Geography
- Location: 699 Concession Street Hamilton, Ontario, Canada L8V 5C2
- Coordinates: 43°14′25″N 79°50′47″W﻿ / ﻿43.24028°N 79.84639°W

Organisation
- Affiliated university: Michael G. DeGroote School of Medicine
- Network: Hamilton Health Sciences

Services
- Emergency department: No
- Beds: 125

History
- Founded: 1992

Links
- Website: http://jcc.hhsc.ca/

= Juravinski Cancer Centre =

The Juravinski Cancer Centre (JCC) is a comprehensive centre for cancer care and cancer research in Hamilton, Ontario, Canada. Operated by Hamilton Health Sciences, it is adjacent to the Juravinski Hospital, which provides emergency department facilities. The hospital was recently ranked 2nd in Canada for research according to Research Infosource Inc.

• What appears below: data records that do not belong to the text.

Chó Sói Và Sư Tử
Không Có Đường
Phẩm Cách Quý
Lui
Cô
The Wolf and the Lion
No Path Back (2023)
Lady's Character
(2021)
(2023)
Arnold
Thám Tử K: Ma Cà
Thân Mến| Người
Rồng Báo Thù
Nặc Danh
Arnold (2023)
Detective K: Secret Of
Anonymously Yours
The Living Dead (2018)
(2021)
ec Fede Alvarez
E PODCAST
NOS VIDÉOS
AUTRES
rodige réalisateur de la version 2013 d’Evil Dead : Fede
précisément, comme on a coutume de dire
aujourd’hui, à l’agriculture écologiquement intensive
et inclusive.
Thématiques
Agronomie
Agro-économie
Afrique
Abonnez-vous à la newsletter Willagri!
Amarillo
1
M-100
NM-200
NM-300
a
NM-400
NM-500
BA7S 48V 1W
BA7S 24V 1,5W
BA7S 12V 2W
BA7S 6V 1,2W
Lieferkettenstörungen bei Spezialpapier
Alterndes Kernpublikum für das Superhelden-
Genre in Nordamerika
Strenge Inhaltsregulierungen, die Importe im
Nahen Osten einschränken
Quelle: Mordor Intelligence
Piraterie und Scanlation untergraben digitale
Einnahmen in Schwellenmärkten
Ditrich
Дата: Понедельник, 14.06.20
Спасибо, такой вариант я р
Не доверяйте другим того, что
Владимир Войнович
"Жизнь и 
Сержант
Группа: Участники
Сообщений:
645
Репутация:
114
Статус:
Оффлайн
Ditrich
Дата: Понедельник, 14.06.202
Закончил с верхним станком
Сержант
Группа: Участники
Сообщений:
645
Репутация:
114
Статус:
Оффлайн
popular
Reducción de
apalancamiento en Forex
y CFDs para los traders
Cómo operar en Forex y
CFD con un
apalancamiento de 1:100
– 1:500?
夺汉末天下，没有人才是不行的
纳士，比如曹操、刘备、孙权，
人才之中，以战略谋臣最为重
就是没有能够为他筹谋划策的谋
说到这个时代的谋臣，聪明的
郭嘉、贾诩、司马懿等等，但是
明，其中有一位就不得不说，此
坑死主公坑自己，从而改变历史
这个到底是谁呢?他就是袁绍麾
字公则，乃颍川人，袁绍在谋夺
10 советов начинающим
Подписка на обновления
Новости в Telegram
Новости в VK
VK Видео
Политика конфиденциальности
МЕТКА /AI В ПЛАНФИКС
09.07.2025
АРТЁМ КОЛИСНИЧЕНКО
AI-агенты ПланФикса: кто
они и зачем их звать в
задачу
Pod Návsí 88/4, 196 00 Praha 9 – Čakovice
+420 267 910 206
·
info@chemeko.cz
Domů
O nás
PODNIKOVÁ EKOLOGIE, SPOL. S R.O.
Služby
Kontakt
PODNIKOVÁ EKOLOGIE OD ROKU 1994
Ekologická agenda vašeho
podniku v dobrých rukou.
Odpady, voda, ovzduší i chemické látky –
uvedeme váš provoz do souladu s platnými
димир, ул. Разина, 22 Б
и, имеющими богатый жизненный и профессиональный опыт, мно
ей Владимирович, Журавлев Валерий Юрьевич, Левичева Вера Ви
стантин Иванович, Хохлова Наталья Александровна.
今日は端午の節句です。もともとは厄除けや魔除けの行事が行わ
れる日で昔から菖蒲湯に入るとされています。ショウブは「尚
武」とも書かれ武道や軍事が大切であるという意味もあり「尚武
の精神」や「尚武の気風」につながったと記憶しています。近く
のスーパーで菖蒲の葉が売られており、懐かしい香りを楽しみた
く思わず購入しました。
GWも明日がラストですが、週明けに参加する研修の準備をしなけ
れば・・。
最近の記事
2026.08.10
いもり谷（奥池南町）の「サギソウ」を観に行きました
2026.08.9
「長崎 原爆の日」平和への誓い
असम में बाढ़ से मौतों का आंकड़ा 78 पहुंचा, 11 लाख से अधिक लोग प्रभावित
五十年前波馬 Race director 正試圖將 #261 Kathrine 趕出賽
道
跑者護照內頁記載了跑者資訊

Juravinski Hospital and Juravinski Cancer Centre compose a full-service general hospital offering cancer care and orthopedics. The combination of inpatient and outpatient programs supports one of the largest comprehensive cancer centres in Canada, including community-based oncology clinics in Brantford and Burlington. The site's programs range from prevention, screening, and diagnosis to treatment including chemotherapy and the region's only radiation therapy program. The latter makes JCC a tertiary care centre for Ontario. The hospital is a teaching hospital for the Michael G. DeGroote School of Medicine at McMaster University.

==History==
The site was redeveloped in 2010 and renamed Juravinski Hospital for Charles Juravinski, former owner of the Flamboro Downs racetrack. He donated $43-million to Hamilton city hospitals along with his wife Margaret.

==Fundraising==
The Hamilton Health Sciences Foundation raises funds to support the Juravinski Hospital and Cancer Centre including: capital projects, equipment, research, fellowship, education, hospital programs and patient amenities.